WORK TASK:
For each statement below, say yes or no to whether the poetry review agrees with it, and quote the exact words of the review that decide it.
1. The reviewer enjoyed the sense of surrealism in the book.
2. According to "Flower Noises," time-lapse films play the noise flowers make.
3. In "Religious Education," the speaker prefers the company of giants.

The next section’s poems ratcheted up the sense of surrealism I so enjoyed in this book. Titles like “Ode Envy” and first lines such as ‘This is the poem Pinocchio wrote’ give some idea of what the reader might expect from work in which…

Time-lapse films never play the noise
flowers make, the grunt of the soiled
shoot or the squelch of each leaf cut
like a tooth. The rumbling bud swells
and petals pop with the crispy splat
of a potato into fat. The blossom shrieks
in the sun and down it thuds…

 

-- “Flower Noises”

or when, during…

Another night, I lay panicked, immobile,
as a deer’s teeth grazed at my cheek. In the must

of his patchy, wood-warm hide I realised,
He’s only hungry. But what to feed a dream?

 

-- “Nevermore”

Yet before the section ends, the narrator returns again to the thread of heathenism in no uncertain terms:

Other schoolgirls danced the liturgy bare-
soled, loved God’s white-flour body. I prefer
the company of dwarves—their sturdy footwear,
their naked words, their strong and literal beer.

 

-- “Religious Education”

INFORMATION GIVEN:
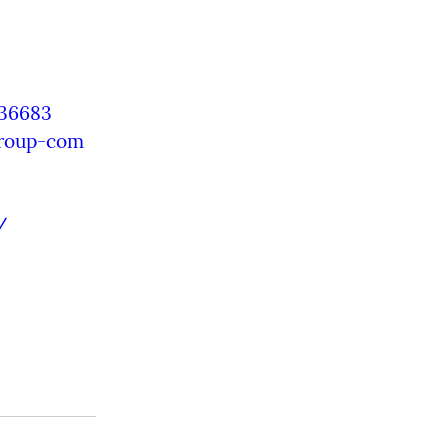
236683
group-com
/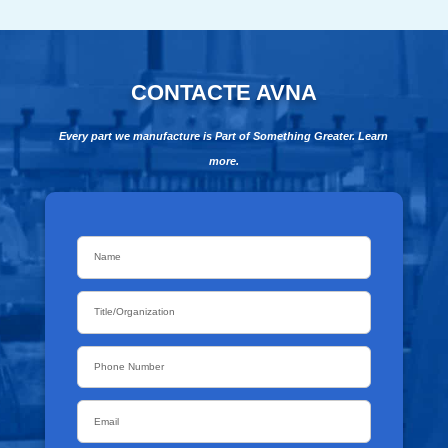
CONTACTE AVNA
Every part we manufacture is Part of Something Greater. Learn
more.
Name
*
Title/Organization
Phone
Email
*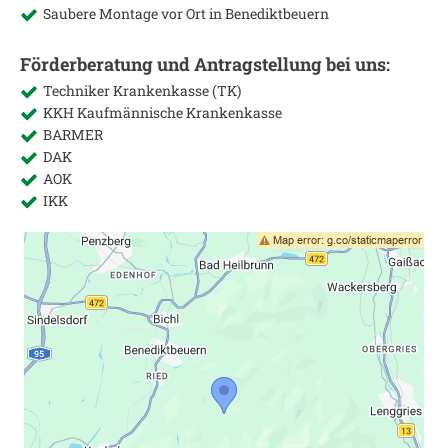
Saubere Montage vor Ort in
Benediktbeuern
Förderberatung und Antragstellung bei uns:
Techniker Krankenkasse (TK)
KKH Kaufmännische Krankenkasse
BARMER
DAK
AOK
IKK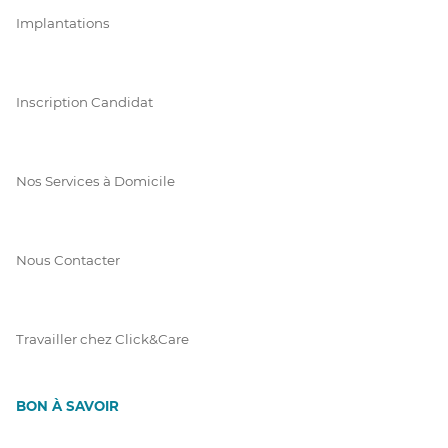
Implantations
Inscription Candidat
Nos Services à Domicile
Nous Contacter
Travailler chez Click&Care
BON À SAVOIR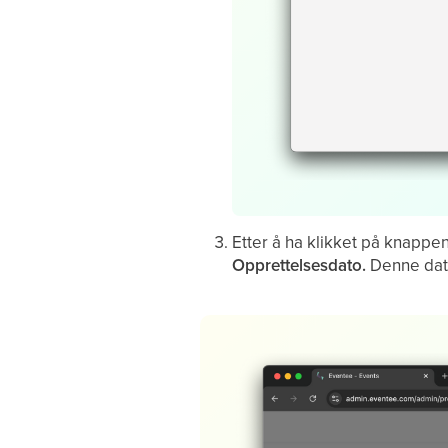
Etter å ha klikket på knappe
Opprettelsesdato.
Denne dato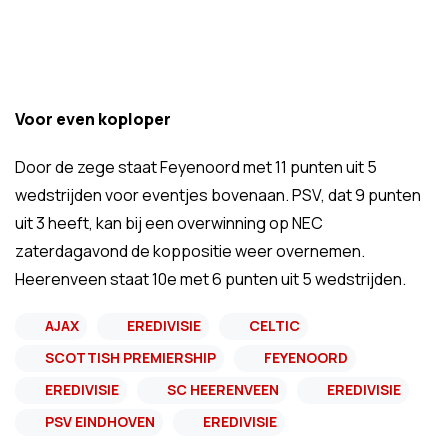
Voor even koploper
Door de zege staat Feyenoord met 11 punten uit 5
wedstrijden voor eventjes bovenaan. PSV, dat 9 punten
uit 3 heeft, kan bij een overwinning op NEC
zaterdagavond de koppositie weer overnemen.
Heerenveen staat 10e met 6 punten uit 5 wedstrijden.
AJAX
EREDIVISIE
CELTIC
SCOTTISH PREMIERSHIP
FEYENOORD
EREDIVISIE
SC HEERENVEEN
EREDIVISIE
PSV EINDHOVEN
EREDIVISIE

EXPECTED ANSWER:
1. Yes: "the sense of surrealism I so enjoyed in this book"
2. No: "Time-lapse films never play the noise"
3. No: "the company of dwarves"